Except that this is by coincidence. You’re seeing a length of 2 because the two objects landed into different buckets. If, however, they had happened to land in the same bucket, they would have been checked for equality, and one of them would be suppressed. This will lead to EXTREMELY bizarre bugs where the set contains both items if you only have those two, but if you add precisely N other items first (for some value of N), the MyObj will be dropped from the set. Mismatching hash and eq results in weird, data-dependent issues.

This is a problem, then.

The way sets and dictionaries work, very roughly speaking, is:

  1. Take the object’s hash
  2. Divide that by some bucket count and look at the remainder. That tells you which bucket the thing goes into.
  3. See if anything in that bucket is equal to the thing.

So if you have different hashes for things that compare equal, they will only be checked if they HAPPEN to land in the same bucket, purely by coincidence.
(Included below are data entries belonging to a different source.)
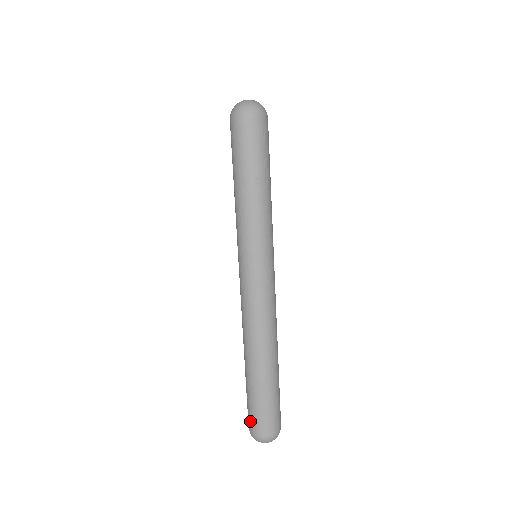
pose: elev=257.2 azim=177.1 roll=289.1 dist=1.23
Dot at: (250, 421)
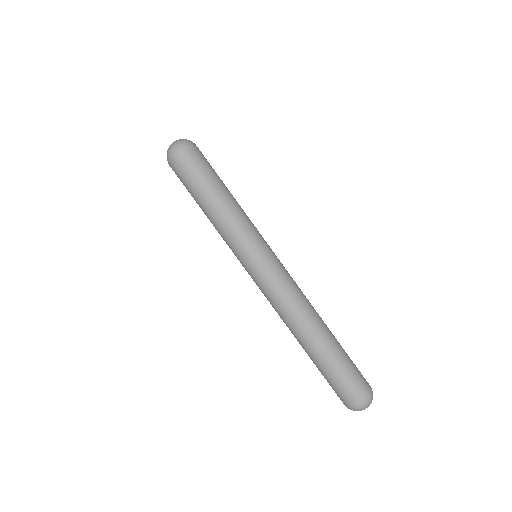
Dot at: (337, 395)
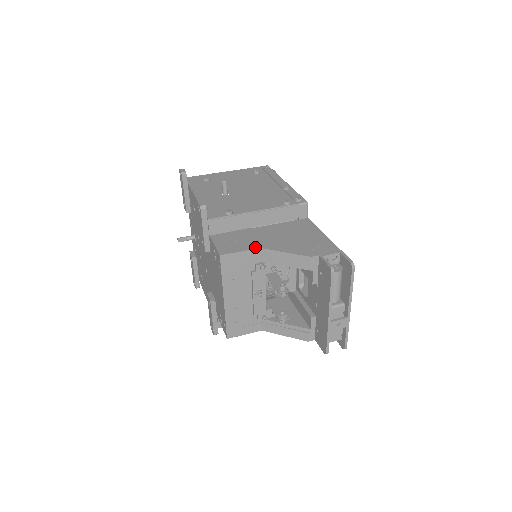
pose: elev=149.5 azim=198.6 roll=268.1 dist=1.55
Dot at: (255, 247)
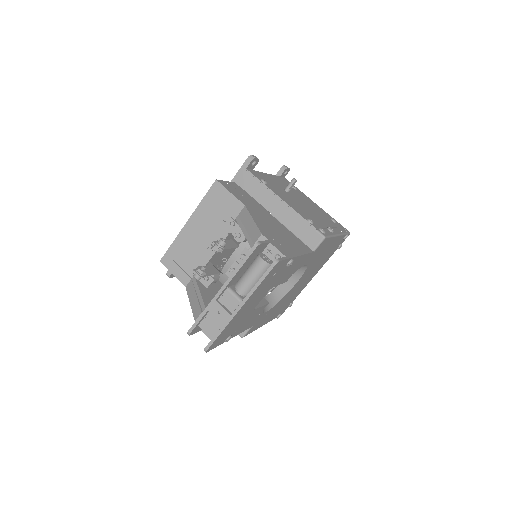
Dot at: (244, 203)
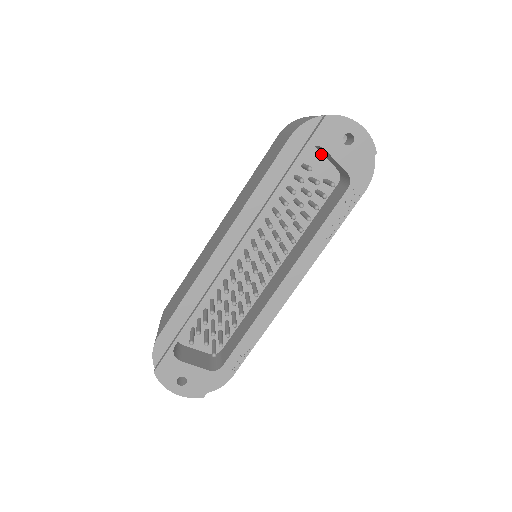
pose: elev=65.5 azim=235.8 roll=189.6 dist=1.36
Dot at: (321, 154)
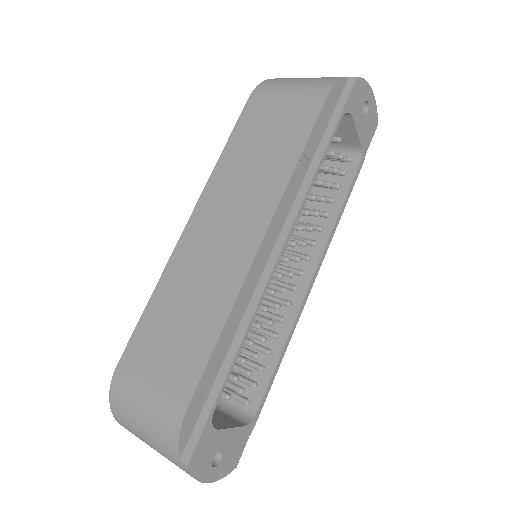
Dot at: occluded
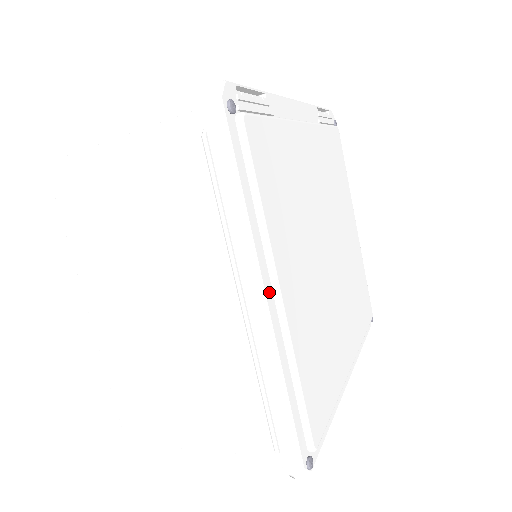
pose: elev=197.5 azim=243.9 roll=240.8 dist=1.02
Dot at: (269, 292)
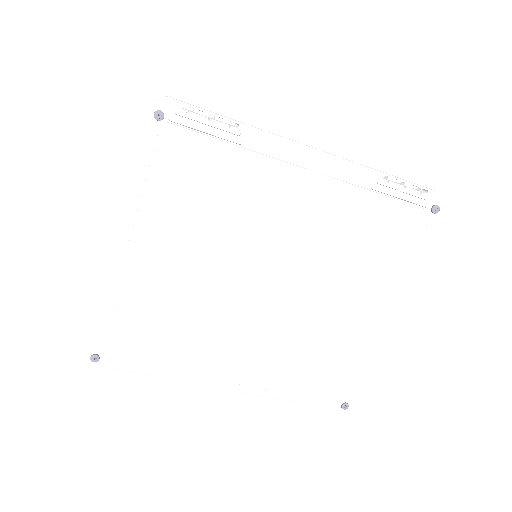
Dot at: (123, 242)
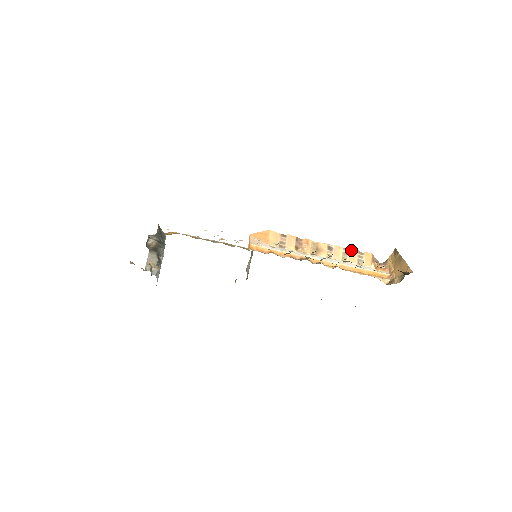
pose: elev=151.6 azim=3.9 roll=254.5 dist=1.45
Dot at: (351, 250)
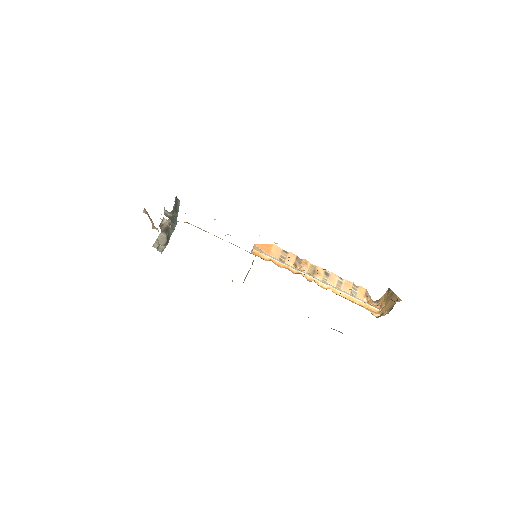
Dot at: (346, 280)
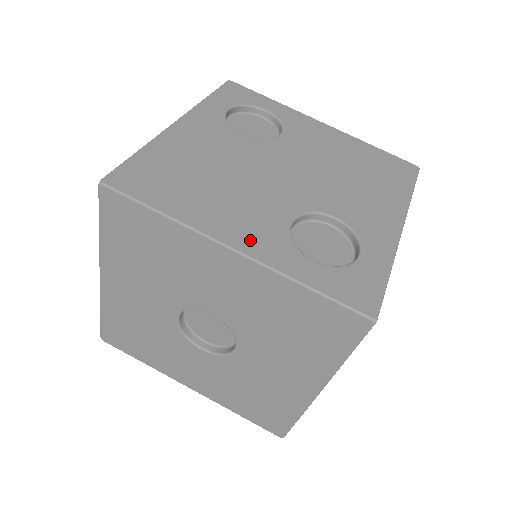
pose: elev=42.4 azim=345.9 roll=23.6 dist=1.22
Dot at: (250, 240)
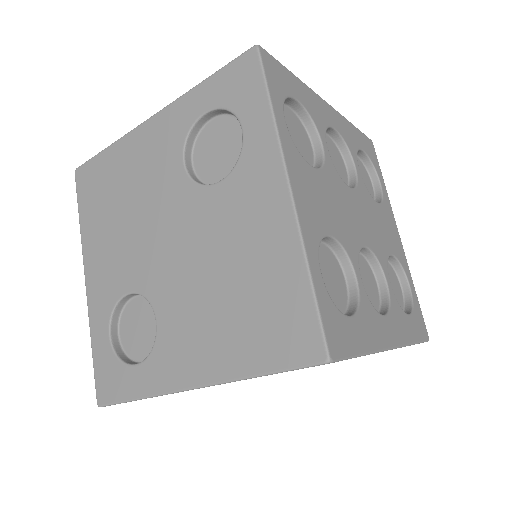
Dot at: (96, 283)
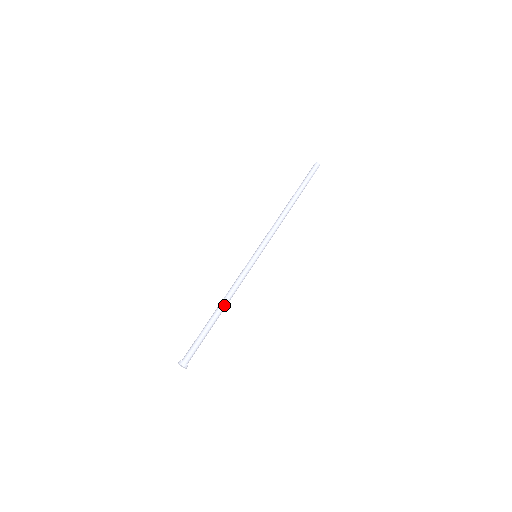
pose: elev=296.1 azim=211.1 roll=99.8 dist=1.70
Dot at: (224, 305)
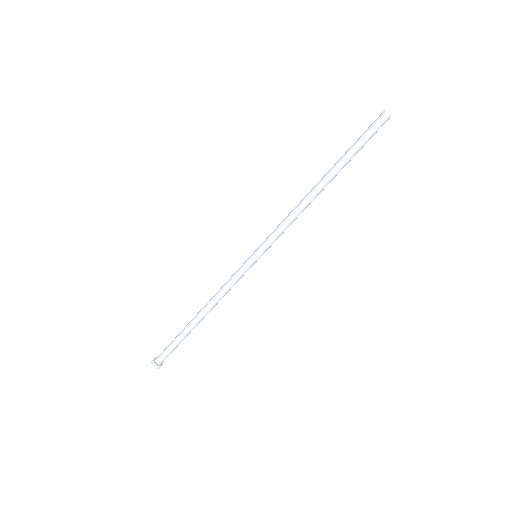
Dot at: (207, 313)
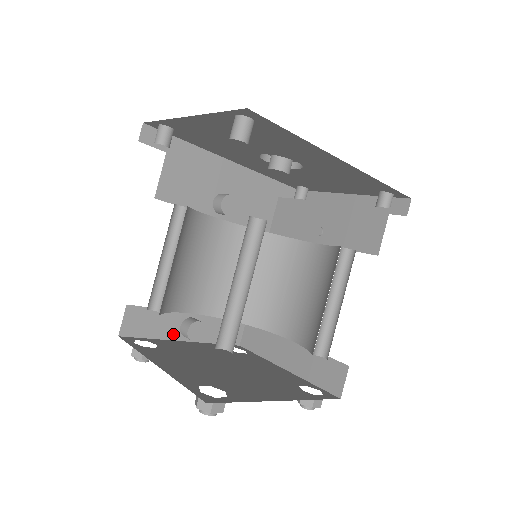
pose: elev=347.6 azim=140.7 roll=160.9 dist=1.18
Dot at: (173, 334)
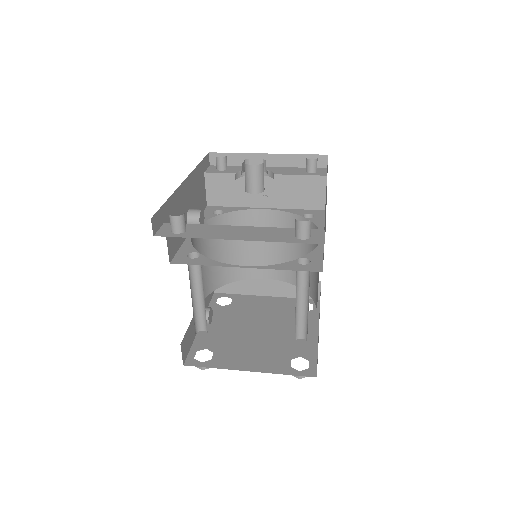
Dot at: occluded
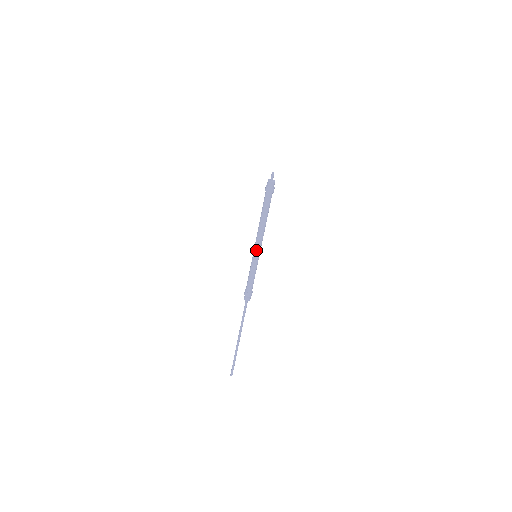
You don’t control the bucket count, so it might vary based on other (unrelated) actions in the set/dict.

I second this recommendation. This completely bypasses the issues of non-transitive equality and broken hashing. Your objects would compare equal only to other objects of the same type, but can be considered “loosely equal” or “equivalent” to whatever others you like.

1 Like

At least in CPython the hash is stored as well and the implementation will compare the hashes before calling __eq__ so even if they hit the same bucket if the hashes are different they will be considered different:

However the full hash is not stored and only a fixed size integer derived from that hash is used so it is possible that __hash__ returns different integers but the implementation stores the same value for them. I don’t think any of this is “guaranteed behaviour” though.

Thank you all for your valuable input - I think I gained a deeper understanding thanks to your answers. I’ll also keep a dedicated equal function in mind.

However since I want to keep the equality implementation for different reasons (for now) I’ll set __hash__ = None .

Thank you all for your help!

Yeah, there’s a lot that is very much implementation-defined. For another example, the way that a tuple calculates its hash could change at any time, so the “include the class in the hash” trick might in a future version happen to not actually make the hash any different, or only different in the high bits, or something.

This is why I try to avoid using any sort of empirical evidence for arguments about hashing, instead preferring to stick to the actual definitions. Much easier to reason about hashes than to get reliable experimental data.

That’s fine. The nontransitive equality may cause some confusion, but it’s not going to cause bizarre behaviour if the objects aren’t hashable. I think this is a good solution.